> **Task objective**
Render every line of the rows below as a numbered list, omitting the blank lines.

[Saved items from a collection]
◇ ◇ ◇ ◇ ◇

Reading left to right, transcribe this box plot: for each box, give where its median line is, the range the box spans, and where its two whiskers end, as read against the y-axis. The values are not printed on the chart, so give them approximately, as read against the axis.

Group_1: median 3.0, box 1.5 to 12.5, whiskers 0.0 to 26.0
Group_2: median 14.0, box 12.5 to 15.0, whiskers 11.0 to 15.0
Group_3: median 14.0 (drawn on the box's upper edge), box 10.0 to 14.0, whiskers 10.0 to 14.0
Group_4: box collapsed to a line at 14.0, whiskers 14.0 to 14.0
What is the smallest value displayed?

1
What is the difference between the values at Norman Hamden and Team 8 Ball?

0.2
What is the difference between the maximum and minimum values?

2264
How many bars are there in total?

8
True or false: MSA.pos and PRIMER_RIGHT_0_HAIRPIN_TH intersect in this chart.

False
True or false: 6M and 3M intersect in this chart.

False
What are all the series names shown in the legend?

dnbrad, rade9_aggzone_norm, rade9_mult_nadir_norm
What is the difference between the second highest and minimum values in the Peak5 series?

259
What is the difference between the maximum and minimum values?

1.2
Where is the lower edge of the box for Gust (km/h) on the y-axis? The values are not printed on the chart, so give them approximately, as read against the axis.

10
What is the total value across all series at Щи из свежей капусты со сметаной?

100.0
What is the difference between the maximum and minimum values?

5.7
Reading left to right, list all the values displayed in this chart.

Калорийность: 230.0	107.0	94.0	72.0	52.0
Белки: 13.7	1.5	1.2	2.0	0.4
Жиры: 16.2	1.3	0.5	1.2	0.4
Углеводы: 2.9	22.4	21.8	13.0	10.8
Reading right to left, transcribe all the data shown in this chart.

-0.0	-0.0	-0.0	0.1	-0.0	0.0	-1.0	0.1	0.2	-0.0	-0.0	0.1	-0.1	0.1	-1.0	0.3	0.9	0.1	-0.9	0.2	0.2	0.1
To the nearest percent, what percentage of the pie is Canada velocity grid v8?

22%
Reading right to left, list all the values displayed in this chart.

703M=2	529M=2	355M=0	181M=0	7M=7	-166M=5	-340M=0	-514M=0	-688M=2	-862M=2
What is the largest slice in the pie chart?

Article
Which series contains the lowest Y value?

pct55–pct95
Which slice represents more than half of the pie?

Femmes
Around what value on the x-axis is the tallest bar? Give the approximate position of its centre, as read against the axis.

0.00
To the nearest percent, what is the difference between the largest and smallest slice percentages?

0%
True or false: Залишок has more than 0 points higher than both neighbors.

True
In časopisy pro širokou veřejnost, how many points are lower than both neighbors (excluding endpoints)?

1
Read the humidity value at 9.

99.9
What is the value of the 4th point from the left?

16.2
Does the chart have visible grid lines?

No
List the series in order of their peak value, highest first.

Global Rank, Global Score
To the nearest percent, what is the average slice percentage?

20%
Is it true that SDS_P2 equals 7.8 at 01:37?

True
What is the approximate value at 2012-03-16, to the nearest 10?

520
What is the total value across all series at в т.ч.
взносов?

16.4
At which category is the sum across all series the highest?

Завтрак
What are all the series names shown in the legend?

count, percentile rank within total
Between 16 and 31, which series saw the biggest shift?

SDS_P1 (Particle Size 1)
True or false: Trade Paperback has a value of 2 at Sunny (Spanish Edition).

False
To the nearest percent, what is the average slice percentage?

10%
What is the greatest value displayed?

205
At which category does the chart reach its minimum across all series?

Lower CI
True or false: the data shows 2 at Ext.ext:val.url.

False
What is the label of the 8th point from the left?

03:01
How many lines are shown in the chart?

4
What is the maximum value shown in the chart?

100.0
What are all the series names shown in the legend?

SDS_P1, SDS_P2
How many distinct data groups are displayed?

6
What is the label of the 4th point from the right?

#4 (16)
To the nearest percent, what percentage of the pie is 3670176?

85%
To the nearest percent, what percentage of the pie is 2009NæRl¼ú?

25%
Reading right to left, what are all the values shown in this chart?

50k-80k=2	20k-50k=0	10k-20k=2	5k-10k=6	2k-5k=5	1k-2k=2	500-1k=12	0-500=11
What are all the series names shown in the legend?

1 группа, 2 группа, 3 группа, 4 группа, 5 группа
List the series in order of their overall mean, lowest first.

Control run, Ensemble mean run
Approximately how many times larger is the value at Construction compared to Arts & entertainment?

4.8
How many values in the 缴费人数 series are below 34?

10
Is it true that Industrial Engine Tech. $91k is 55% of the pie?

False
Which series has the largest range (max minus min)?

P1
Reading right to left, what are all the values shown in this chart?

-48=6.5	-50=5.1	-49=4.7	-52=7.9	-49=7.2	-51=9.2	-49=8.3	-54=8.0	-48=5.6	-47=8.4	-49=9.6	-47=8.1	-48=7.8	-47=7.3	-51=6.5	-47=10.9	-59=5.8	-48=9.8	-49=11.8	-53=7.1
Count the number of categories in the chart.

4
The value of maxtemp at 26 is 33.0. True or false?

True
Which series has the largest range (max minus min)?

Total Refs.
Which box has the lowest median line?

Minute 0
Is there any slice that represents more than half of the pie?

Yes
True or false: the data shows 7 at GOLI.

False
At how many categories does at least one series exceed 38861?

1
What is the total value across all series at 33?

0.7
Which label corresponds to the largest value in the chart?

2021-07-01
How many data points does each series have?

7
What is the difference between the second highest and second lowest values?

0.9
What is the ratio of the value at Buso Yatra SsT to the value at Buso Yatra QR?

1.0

◇ ◇ ◇ ◇ ◇

> **Answer area**
1. Reading left to right, transcribe this box plot: for each box, give where its median line is, the range the box spans, and where its two whiskers end, as read against the y-axis. The values are not printed on the chart, so give them approximately, as read against the axis.
2. Group_1: median 3.0, box 1.5 to 12.5, whiskers 0.0 to 26.0
3. Group_2: median 14.0, box 12.5 to 15.0, whiskers 11.0 to 15.0
4. Group_3: median 14.0 (drawn on the box's upper edge), box 10.0 to 14.0, whiskers 10.0 to 14.0
5. Group_4: box collapsed to a line at 14.0, whiskers 14.0 to 14.0
6. What is the smallest value displayed?
7. 1
8. What is the difference between the values at Norman Hamden and Team 8 Ball?
9. 0.2
10. What is the difference between the maximum and minimum values?
11. 2264
12. How many bars are there in total?
13. 8
14. True or false: MSA.pos and PRIMER_RIGHT_0_HAIRPIN_TH intersect in this chart.
15. False
16. True or false: 6M and 3M intersect in this chart.
17. False
18. What are all the series names shown in the legend?
19. dnbrad, rade9_aggzone_norm, rade9_mult_nadir_norm
20. What is the difference between the second highest and minimum values in the Peak5 series?
21. 259
22. What is the difference between the maximum and minimum values?
23. 1.2
24. Where is the lower edge of the box for Gust (km/h) on the y-axis? The values are not printed on the chart, so give them approximately, as read against the axis.
25. 10
26. What is the total value across all series at Щи из свежей капусты со сметаной?
27. 100.0
28. What is the difference between the maximum and minimum values?
29. 5.7
30. Reading left to right, list all the values displayed in this chart.
31. Калорийность: 230.0	107.0	94.0	72.0	52.0
32. Белки: 13.7	1.5	1.2	2.0	0.4
33. Жиры: 16.2	1.3	0.5	1.2	0.4
34. Углеводы: 2.9	22.4	21.8	13.0	10.8
35. Reading right to left, transcribe all the data shown in this chart.
36. -0.0	-0.0	-0.0	0.1	-0.0	0.0	-1.0	0.1	0.2	-0.0	-0.0	0.1	-0.1	0.1	-1.0	0.3	0.9	0.1	-0.9	0.2	0.2	0.1
37. To the nearest percent, what percentage of the pie is Canada velocity grid v8?
38. 22%
39. Reading right to left, list all the values displayed in this chart.
40. 703M=2	529M=2	355M=0	181M=0	7M=7	-166M=5	-340M=0	-514M=0	-688M=2	-862M=2
41. What is the largest slice in the pie chart?
42. Article
43. Which series contains the lowest Y value?
44. pct55–pct95
45. Which slice represents more than half of the pie?
46. Femmes
47. Around what value on the x-axis is the tallest bar? Give the approximate position of its centre, as read against the axis.
48. 0.00
49. To the nearest percent, what is the difference between the largest and smallest slice percentages?
50. 0%
51. True or false: Залишок has more than 0 points higher than both neighbors.
52. True
53. In časopisy pro širokou veřejnost, how many points are lower than both neighbors (excluding endpoints)?
54. 1
55. Read the humidity value at 9.
56. 99.9
57. What is the value of the 4th point from the left?
58. 16.2
59. Does the chart have visible grid lines?
60. No
61. List the series in order of their peak value, highest first.
62. Global Rank, Global Score
63. To the nearest percent, what is the average slice percentage?
64. 20%
65. Is it true that SDS_P2 equals 7.8 at 01:37?
66. True
67. What is the approximate value at 2012-03-16, to the nearest 10?
68. 520
69. What is the total value across all series at в т.ч.
70. взносов?
71. 16.4
72. At which category is the sum across all series the highest?
73. Завтрак
74. What are all the series names shown in the legend?
75. count, percentile rank within total
76. Between 16 and 31, which series saw the biggest shift?
77. SDS_P1 (Particle Size 1)
78. True or false: Trade Paperback has a value of 2 at Sunny (Spanish Edition).
79. False
80. To the nearest percent, what is the average slice percentage?
81. 10%
82. What is the greatest value displayed?
83. 205
84. At which category does the chart reach its minimum across all series?
85. Lower CI
86. True or false: the data shows 2 at Ext.ext:val.url.
87. False
88. What is the label of the 8th point from the left?
89. 03:01
90. How many lines are shown in the chart?
91. 4
92. What is the maximum value shown in the chart?
93. 100.0
94. What are all the series names shown in the legend?
95. SDS_P1, SDS_P2
96. How many distinct data groups are displayed?
97. 6
98. What is the label of the 4th point from the right?
99. #4 (16)
100. To the nearest percent, what percentage of the pie is 3670176?
101. 85%
102. To the nearest percent, what percentage of the pie is 2009NæRl¼ú?
103. 25%
104. Reading right to left, what are all the values shown in this chart?
105. 50k-80k=2	20k-50k=0	10k-20k=2	5k-10k=6	2k-5k=5	1k-2k=2	500-1k=12	0-500=11
106. What are all the series names shown in the legend?
107. 1 группа, 2 группа, 3 группа, 4 группа, 5 группа
108. List the series in order of their overall mean, lowest first.
109. Control run, Ensemble mean run
110. Approximately how many times larger is the value at Construction compared to Arts & entertainment?
111. 4.8
112. How many values in the 缴费人数 series are below 34?
113. 10
114. Is it true that Industrial Engine Tech. $91k is 55% of the pie?
115. False
116. Which series has the largest range (max minus min)?
117. P1
118. Reading right to left, what are all the values shown in this chart?
119. -48=6.5	-50=5.1	-49=4.7	-52=7.9	-49=7.2	-51=9.2	-49=8.3	-54=8.0	-48=5.6	-47=8.4	-49=9.6	-47=8.1	-48=7.8	-47=7.3	-51=6.5	-47=10.9	-59=5.8	-48=9.8	-49=11.8	-53=7.1
120. Count the number of categories in the chart.
121. 4
122. The value of maxtemp at 26 is 33.0. True or false?
123. True
124. Which series has the largest range (max minus min)?
125. Total Refs.
126. Which box has the lowest median line?
127. Minute 0
128. Is there any slice that represents more than half of the pie?
129. Yes
130. True or false: the data shows 7 at GOLI.
131. False
132. At how many categories does at least one series exceed 38861?
133. 1
134. What is the total value across all series at 33?
135. 0.7
136. Which label corresponds to the largest value in the chart?
137. 2021-07-01
138. How many data points does each series have?
139. 7
140. What is the difference between the second highest and second lowest values?
141. 0.9
142. What is the ratio of the value at Buso Yatra SsT to the value at Buso Yatra QR?
143. 1.0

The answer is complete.